Thursday, October 9, 2014

Indecision about POD


HOW MANY REJECTIONS add up to a realization that you’ll probably never get an agent? Conventional wisdom tells us to stick with the query letters even when there’s a floodtide of rejections. Even after months or years of submitting to publishers and agents.

I recently completed a coming-of-age manuscript and sent over forty query letters to agents (only those with an interest in young adult novels). If you take the word of agents, only the rare query receives a positive response. As soon as my rejections arrive, I discard them. However, this one was still in my trash and it’s typical of the emails I get: “We receive over 300 manuscripts a week and can only take on a handful of new writers every year.” (Vicki Le Feuvre of the Darley Anderson agency)

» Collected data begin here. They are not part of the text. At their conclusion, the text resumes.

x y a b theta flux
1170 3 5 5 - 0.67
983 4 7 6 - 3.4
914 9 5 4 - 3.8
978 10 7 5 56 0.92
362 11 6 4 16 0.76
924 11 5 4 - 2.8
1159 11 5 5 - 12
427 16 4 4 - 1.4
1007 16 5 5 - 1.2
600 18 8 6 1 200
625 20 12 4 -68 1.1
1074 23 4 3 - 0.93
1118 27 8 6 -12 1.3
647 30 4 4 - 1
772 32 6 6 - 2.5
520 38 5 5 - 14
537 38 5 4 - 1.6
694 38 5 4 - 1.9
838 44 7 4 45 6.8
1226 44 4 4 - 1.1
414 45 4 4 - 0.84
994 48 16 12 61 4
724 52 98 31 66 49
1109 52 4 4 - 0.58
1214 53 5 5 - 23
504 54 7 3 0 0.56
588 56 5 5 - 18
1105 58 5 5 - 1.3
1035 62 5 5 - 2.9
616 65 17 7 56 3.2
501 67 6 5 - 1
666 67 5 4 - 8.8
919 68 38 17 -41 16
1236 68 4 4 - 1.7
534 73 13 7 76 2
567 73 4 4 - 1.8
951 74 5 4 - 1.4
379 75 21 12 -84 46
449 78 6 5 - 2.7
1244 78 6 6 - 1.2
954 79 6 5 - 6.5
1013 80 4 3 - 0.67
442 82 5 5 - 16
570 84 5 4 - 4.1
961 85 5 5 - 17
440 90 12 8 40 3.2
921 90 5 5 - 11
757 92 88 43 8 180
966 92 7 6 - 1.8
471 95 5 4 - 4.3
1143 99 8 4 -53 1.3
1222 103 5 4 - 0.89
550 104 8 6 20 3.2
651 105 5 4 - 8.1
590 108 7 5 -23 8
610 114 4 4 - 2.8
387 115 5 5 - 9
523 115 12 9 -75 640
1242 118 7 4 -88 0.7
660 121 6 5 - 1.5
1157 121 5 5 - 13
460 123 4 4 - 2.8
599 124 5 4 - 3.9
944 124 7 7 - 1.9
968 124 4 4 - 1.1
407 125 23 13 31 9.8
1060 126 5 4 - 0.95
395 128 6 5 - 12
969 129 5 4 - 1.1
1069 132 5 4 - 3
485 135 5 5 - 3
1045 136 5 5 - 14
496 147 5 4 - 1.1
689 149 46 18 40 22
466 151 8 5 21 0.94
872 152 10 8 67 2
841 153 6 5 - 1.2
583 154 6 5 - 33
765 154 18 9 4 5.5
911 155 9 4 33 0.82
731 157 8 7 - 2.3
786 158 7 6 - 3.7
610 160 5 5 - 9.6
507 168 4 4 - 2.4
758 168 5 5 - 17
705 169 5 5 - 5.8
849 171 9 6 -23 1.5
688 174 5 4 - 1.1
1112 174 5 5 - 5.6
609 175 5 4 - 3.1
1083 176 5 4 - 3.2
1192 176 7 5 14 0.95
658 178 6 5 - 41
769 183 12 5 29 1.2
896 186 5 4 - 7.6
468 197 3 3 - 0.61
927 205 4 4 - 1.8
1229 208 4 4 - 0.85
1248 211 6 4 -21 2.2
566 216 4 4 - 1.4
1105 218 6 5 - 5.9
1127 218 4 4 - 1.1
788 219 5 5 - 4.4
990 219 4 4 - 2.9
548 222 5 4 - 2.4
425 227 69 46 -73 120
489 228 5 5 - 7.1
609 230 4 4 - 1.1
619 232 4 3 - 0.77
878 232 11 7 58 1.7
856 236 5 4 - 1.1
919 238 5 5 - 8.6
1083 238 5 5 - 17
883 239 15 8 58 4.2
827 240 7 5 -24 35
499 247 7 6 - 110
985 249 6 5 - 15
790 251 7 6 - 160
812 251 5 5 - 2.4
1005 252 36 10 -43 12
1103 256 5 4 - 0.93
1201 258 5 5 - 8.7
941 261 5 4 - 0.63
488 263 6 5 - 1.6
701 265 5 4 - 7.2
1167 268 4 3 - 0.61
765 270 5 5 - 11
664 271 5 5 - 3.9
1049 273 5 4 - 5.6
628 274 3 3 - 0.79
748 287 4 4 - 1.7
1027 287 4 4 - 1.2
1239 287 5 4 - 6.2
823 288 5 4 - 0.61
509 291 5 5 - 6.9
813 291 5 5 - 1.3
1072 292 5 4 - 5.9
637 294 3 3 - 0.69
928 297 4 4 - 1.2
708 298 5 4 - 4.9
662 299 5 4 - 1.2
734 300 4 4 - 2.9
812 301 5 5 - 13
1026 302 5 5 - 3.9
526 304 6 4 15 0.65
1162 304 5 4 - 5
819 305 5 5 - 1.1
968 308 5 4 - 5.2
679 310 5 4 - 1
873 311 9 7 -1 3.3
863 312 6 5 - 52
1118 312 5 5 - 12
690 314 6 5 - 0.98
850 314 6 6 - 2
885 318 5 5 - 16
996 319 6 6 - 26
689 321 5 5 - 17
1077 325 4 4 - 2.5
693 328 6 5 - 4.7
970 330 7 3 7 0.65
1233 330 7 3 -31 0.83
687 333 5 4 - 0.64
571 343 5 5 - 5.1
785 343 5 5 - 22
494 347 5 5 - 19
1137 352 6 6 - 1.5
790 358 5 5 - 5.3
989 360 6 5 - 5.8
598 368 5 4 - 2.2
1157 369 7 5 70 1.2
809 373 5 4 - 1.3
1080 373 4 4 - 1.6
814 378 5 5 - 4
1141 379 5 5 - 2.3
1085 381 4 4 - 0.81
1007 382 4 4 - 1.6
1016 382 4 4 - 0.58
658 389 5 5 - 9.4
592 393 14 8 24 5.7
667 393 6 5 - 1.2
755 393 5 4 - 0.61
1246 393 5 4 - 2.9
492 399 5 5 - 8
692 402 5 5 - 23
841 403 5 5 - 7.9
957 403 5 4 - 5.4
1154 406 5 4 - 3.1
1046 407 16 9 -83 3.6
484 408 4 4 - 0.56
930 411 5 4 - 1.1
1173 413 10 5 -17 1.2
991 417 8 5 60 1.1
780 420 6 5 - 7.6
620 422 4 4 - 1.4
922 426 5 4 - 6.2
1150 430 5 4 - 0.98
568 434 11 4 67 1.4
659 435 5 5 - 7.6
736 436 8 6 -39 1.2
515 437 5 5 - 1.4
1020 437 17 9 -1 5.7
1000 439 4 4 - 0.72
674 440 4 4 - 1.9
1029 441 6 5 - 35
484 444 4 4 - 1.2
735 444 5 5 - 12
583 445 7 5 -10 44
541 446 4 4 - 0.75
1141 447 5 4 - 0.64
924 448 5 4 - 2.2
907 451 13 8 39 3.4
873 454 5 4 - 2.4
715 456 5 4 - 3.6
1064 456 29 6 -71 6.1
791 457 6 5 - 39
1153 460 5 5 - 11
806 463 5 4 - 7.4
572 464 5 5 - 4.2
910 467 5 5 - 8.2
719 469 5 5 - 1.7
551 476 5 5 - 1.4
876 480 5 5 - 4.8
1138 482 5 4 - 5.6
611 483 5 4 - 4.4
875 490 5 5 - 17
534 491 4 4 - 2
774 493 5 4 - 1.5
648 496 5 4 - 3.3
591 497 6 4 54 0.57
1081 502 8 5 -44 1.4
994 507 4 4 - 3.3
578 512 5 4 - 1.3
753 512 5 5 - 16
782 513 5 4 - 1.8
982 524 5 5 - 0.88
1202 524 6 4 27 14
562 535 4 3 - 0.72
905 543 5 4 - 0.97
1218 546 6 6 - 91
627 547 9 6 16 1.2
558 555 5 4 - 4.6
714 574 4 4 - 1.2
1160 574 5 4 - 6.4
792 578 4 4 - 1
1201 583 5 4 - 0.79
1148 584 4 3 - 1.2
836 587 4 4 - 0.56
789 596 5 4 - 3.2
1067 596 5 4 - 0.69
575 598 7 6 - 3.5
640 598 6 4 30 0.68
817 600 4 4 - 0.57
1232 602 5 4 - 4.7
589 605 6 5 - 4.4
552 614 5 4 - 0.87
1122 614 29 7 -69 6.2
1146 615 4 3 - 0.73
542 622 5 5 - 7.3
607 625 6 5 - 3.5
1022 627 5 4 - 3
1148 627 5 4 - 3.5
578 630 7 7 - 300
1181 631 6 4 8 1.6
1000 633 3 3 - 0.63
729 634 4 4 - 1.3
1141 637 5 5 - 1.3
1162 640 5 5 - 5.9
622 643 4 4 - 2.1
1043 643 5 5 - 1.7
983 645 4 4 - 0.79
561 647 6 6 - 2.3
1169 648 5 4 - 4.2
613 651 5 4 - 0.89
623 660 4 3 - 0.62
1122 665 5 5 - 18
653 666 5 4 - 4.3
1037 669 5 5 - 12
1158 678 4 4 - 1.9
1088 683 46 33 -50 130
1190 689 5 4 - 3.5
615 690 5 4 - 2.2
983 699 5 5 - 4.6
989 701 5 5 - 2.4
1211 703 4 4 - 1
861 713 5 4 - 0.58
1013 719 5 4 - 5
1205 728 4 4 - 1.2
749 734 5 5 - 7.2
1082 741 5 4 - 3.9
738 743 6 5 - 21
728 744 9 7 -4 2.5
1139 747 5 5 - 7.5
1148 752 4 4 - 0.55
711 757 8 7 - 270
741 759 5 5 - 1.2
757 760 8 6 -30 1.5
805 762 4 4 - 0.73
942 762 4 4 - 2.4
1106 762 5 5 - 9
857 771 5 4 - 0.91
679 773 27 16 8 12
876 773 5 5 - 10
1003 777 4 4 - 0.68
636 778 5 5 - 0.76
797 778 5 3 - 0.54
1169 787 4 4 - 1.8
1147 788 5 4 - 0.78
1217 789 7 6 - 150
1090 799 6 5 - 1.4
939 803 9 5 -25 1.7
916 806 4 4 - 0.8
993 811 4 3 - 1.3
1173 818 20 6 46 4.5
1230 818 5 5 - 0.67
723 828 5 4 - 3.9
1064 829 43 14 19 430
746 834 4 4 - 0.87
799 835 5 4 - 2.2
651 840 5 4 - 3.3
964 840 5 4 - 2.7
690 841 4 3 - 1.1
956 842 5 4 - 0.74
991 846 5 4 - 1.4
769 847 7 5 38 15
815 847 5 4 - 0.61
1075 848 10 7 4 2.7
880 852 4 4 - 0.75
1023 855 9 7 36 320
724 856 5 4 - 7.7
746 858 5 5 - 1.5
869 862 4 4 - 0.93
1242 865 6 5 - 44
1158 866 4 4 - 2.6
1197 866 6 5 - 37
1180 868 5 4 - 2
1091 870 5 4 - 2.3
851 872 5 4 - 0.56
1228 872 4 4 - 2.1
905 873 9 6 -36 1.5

This means a handful of accepted writers from 15,600 queries. It’s to the advantage of agents that their email accounts hardly accommodate the overflow of queries. That we writers continue to query in spite of devastating odds gives them a plethora of choices. This is not meant to disparage hard working agents. They have a difficult function in the best of times, and this isn’t the best of times for books, especially novels. Publishers who are feeling the heat of competition from movies, Netflix, YouTube, etc., pass along the stress to agents.

The internet is packed with advice for us writers to keep querying until we get an agent. Don’t self publish. However, the odds are overwhelming that I’ll never get an agent. Given the advances in computer technology, publish on demand (POD) provides a way to bypass having an agent. The logical choice for me is not whether to query agents, but whether to self publish.

POD has the potential to breathe fresh air into the industry. Whether this will challenge traditional publishing remains to be seen. However, as insistent warnings against self-publishing grow strident, it sounds like traditional publishing is worried.